Fillon défend dans la Somme la «TVA sociale» et le référendum

Mis à jour le 13.02.12 à 15h37

François Fillon a défendu ce lundi, lors d'un déplacement dans la Somme, le projet contesté de "TVA sociale", débattu à l'Assemblée nationale, et l'utilisation du référendum, envisagée par Nicolas Sarkozy, pour réformer la formation des chômeurs. Le Premier ministre, accompagné des ministres Valérie Pécresse (Budget) et François Baroin (Economie), a visité une usine agroalimentaire, avant de participer à une table ronde avec des chefs d'entreprise du département.
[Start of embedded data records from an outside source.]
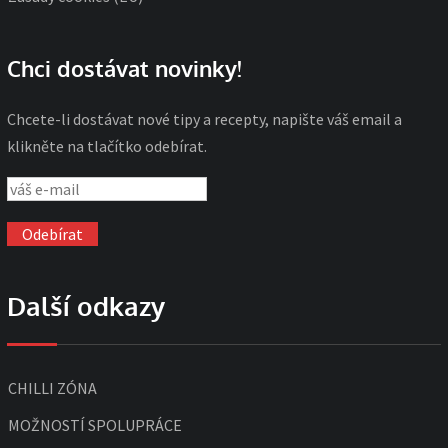
Chci dostávat novinky!
Chcete-li dostávat nové tipy a recepty, napište váš email a
klikněte na tlačítko odebírat.
Další odkazy
CHILLI ZÓNA
MOŽNOSTÍ SPOLUPRÁCE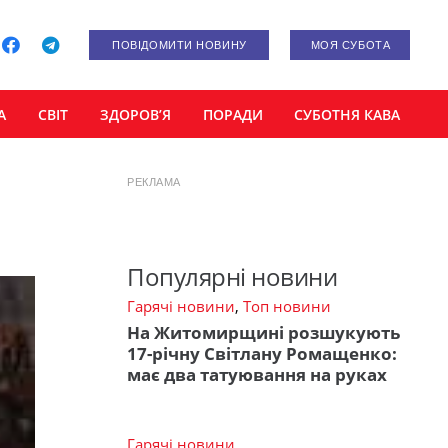
ПОВІДОМИТИ НОВИНУ
МОЯ СУБОТА
А
СВІТ
ЗДОРОВ’Я
ПОРАДИ
СУБОТНЯ КАВА
РЕКЛАМА
Популярні новини
Гарячі новини
,
Топ новини
На Житомирщині розшукують
17-річну Світлану Ромащенко:
має два татуювання на руках
Гарячі новини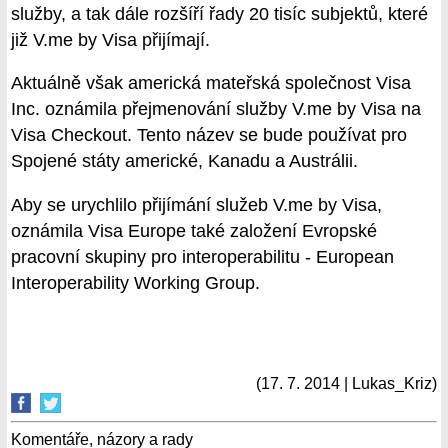
služby, a tak dále rozšíří řady 20 tisíc subjektů, které
již V.me by Visa přijímají.
Aktuálně však americká mateřská společnost Visa
Inc. oznámila přejmenování služby V.me by Visa na
Visa Checkout. Tento název se bude používat pro
Spojené státy americké, Kanadu a Austrálii.
Aby se urychlilo přijímání služeb V.me by Visa,
oznámila Visa Europe také založení Evropské
pracovní skupiny pro interoperabilitu - European
Interoperability Working Group.
(17. 7. 2014 | Lukas_Kriz)
Komentáře, názory a rady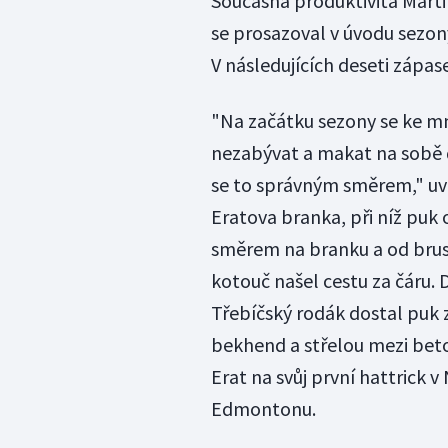
Současná produktivita Martin
se prosazoval v úvodu sezon
V následujících deseti zápase
"Na začátku sezony se ke mn
nezabývat a makat na sobě dá
se to správným směrem," uve
Eratova branka, při níž puk
směrem na branku a od brus
kotouč našel cestu za čáru.
Třebíčský rodák dostal puk z
bekhend a střelou mezi beto
Erat na svůj první hattrick 
Edmontonu.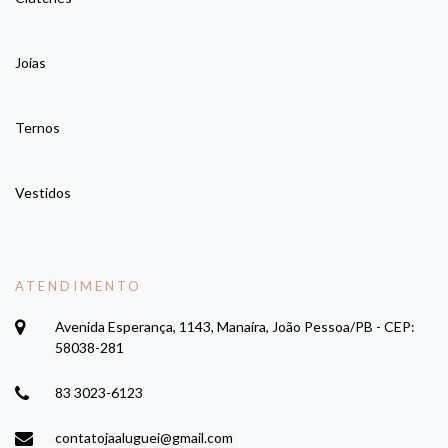
Joias
Ternos
Vestidos
ATENDIMENTO
Avenida Esperança, 1143, Manaíra, João Pessoa/PB - CEP:
58038-281
83 3023-6123
contatojaaluguei@gmail.com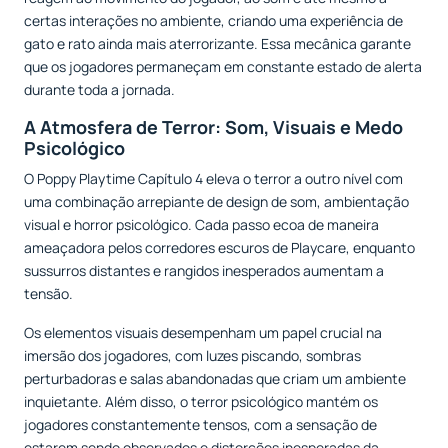
certas interações no ambiente, criando uma experiência de
gato e rato ainda mais aterrorizante. Essa mecânica garante
que os jogadores permaneçam em constante estado de alerta
durante toda a jornada.
A Atmosfera de Terror: Som, Visuais e Medo
Psicológico
O Poppy Playtime Capítulo 4 eleva o terror a outro nível com
uma combinação arrepiante de design de som, ambientação
visual e horror psicológico. Cada passo ecoa de maneira
ameaçadora pelos corredores escuros de Playcare, enquanto
sussurros distantes e rangidos inesperados aumentam a
tensão.
Os elementos visuais desempenham um papel crucial na
imersão dos jogadores, com luzes piscando, sombras
perturbadoras e salas abandonadas que criam um ambiente
inquietante. Além disso, o terror psicológico mantém os
jogadores constantemente tensos, com a sensação de
estarem sendo observados e distorções inesperadas da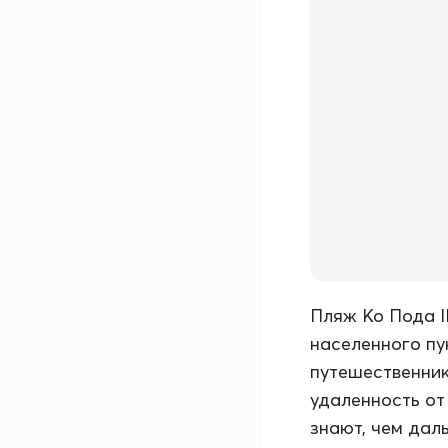
Пляж Ко Пода I
населенного пу
путешественник
удаленность от
знают, чем дал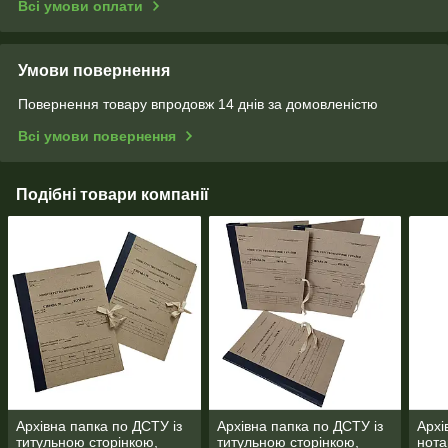
Всі умови оплати
Умови повернення
Повернення товару впродовж 14 днів за домовленістю
Всі умови повернення
Подібні товари компанії
Архівна папка по ДСТУ із
Архівна папка по ДСТУ із
Архі
титульною сторінкою,
титульною сторінкою,
нота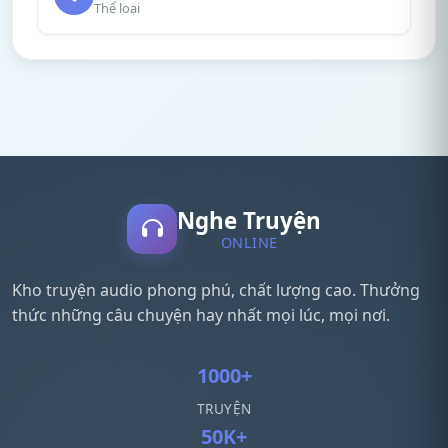
Thể loại
Nghe Truyện
ONLINE
Kho truyện audio phong phú, chất lượng cao. Thưởng
thức những câu chuyện hay nhất mọi lúc, mọi nơi.
1000+
TRUYỆN
50K+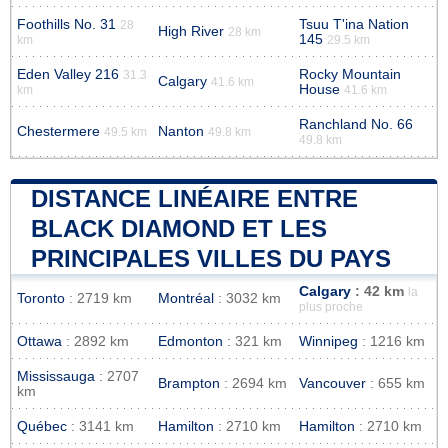
Foothills No. 31
Tsuu T'ina Nation
28
High River
28 km
145
km
29.5 km
Eden Valley 216
Rocky Mountain
31.3
Calgary
41.6 km
House
km
41.6 km
Ranchland No. 66
Chestermere
Nanton
49.5 km
49.8 km
49.8 km
DISTANCE LINÉAIRE ENTRE
BLACK DIAMOND ET LES
PRINCIPALES VILLES DU PAYS
Calgary
: 42 km
la
Toronto
: 2719 km
Montréal
: 3032 km
plus proche
Ottawa
: 2892 km
Edmonton
: 321 km
Winnipeg
: 1216 km
Mississauga
: 2707
Brampton
: 2694 km
Vancouver
: 655 km
km
Québec
: 3141 km
Hamilton
: 2710 km
Hamilton
: 2710 km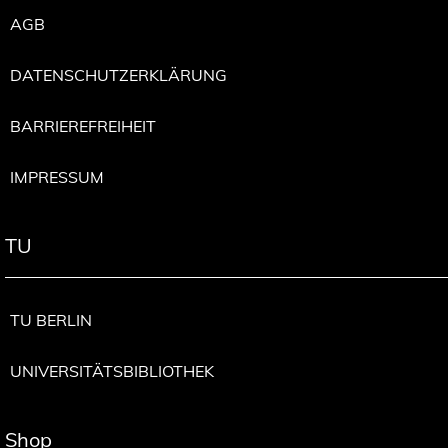
AGB
DATENSCHUTZERKLÄRUNG
BARRIEREFREIHEIT
IMPRESSUM
TU
TU BERLIN
UNIVERSITÄTSBIBLIOTHEK
Shop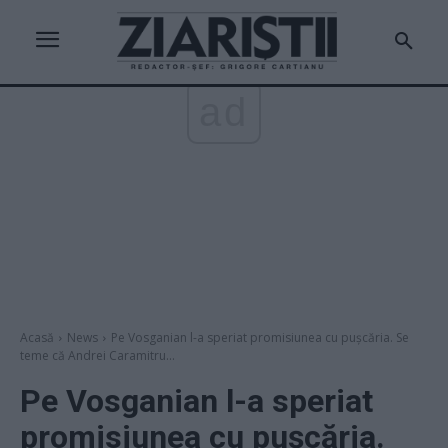
ad
Acasă
News
Pe Vosganian l-a speriat promisiunea cu pușcăria. Se
teme că Andrei Caramitru...
Pe Vosganian l-a speriat
promisiunea cu pușcăria.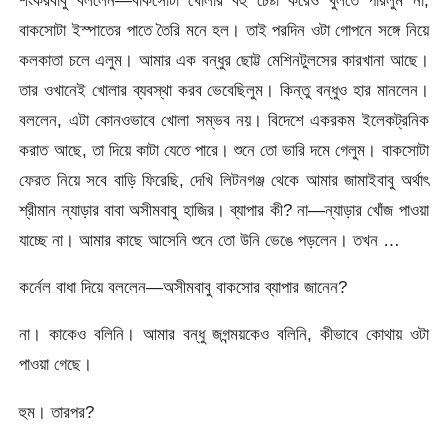
বাকসোটা ইস্পাতের পাতে তৈরি মনে হল। তাই পরদিন ওটা গোপনে সঙ্গে নিয়ে
কলকাতা চলে এলুম। আমার এক বন্ধুর ছোট্ট মেশিনটুলসের কারখানা আছে।
তার ওখানেই খোলার ব্যবস্থা করব ভেবেছিলুম। কিন্তু বন্ধুও হার মানলেন।
বললেন, এটা কোনওভাবে খোলা সম্ভব নয়। বিদেশে একরকম ইলেকট্রনিক
করাত আছে, তা দিয়ে কাটা যেতে পারে। শুনে তো ভারি দমে গেলুম। বাকসোটা
ফেরত নিয়ে সবে বাড়ি ফিরেছি, দেখি লিটনগঞ্জ থেকে আমার জামাইবাবু অর্থাৎ
শ্রীমান ন্যাড়ার বাবা অসীমবাবু হাজির। ব্যাপার কী? না—ন্যাড়ার খোঁজ পাওয়া
যাচ্ছে না। আমার কাছে আসেনি শুনে তো উনি ভেঙে পড়লেন। তখন …
কর্নেল বাধা দিয়ে বললেন—অসীমবাবু বাকসোর ব্যাপার জানেন?
না। কাকেও বলিনি। আমার বন্ধু জগন্ময়কেও বলিনি, কীভাবে কোথায় ওটা
পাওয়া গেছে।
হুম। তারপর?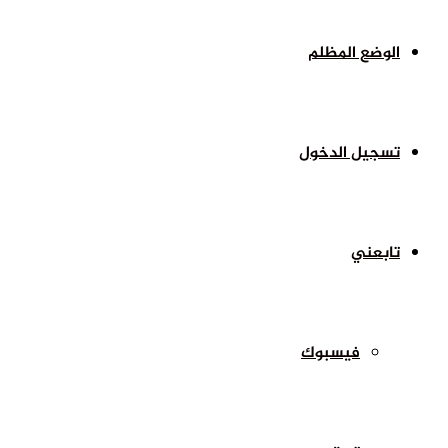
الوضع المظلم
تسجيل الدخول
تابعني
فيسبوك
Il est ensuite revenu dans un discours sur le projet du chef de l'Etat, qui devrait annoncer dans la semaine sa candidature à l'élection présidentielle, de recourir au référendum pour réformer la formation des demandeurs d'emploi. "Est-ce un crime de demander aux Français leur avis face à un blocage qui dure depuis aussi longtemps?" s'est interrogé François Fillon, dénonçant un "énorme gâchis": seuls "10% des chômeurs sont en formation", quand "31 milliards d'euros sont engagés au total pour notre système de formation".

Le référendum, arme ultime contre le conservatisme du système

Selon lui, il faut concevoir le référendum, jamais utilisé par Nicolas Sarkozy depuis 2007, comme "l'arme ultime contre le conservatisme du système". Si les partenaires sociaux mènent "une négociation au rabais" et si "rien de fondamental ne bouge", le référendum est "légitime", a également jugé François Fillon. "Comme le général de Gaulle, je crois qu'il y a des moments où la mise en oeuvre des procédures habituelles ne permet pas à la volonté nationale de s'accomplir", a expliqué François Fillon.

"Personne ne devrait avoir peur de recourir au référendum", a-t-il martelé, alors que cette idée a été accueillie avec circonspection à gauche et au centre. Le Premier ministre a également livré un nouveau plaidoyer en faveur d'une baisse des charges patronales, compensée par une hausse de TVA, dont l'Assemblée nationale a entamé lundi l'examen.

Recaler le coût du travail par rapport aux concurrents de la zone euro

Face à une baisse de la compétitivité de la France, due en partie selon François Fillon à l'endettement et aux 35 heures, "nous ne pouvons plus esquiver la question du coût du travail" et nous devons "recaler nos coûts par rapport à nos concurrents de la zone euro", a prévenu le chef du gouvernement. Cette réforme concernera 14 millions de salariés, dont "80% des salariés de l'industrie et 95% de ceux de l'agriculture", a souligné François Fillon.

"Je sais que cette réforme suscite des interrogations ou des inquiétudes", a-t-il poursuivi. Mais elle "ne pénalisera en aucun cas la consommation, ni le pouvoir d'achat", a-t-il assuré, ajoutant que cette hausse n'aurait "pas de répercussion sur les prix" et que les entreprises "ne conserveront pas pour elles cette baisse de coût". Campagne électorale oblige, François Fillon a fait plusieurs allusions à l'opposition, en particulier socialiste. Il a ainsi opposé son "parler vrai" à ceux "qui parlent de +rêve+ et ceux qui suggèrent de tout bazarder".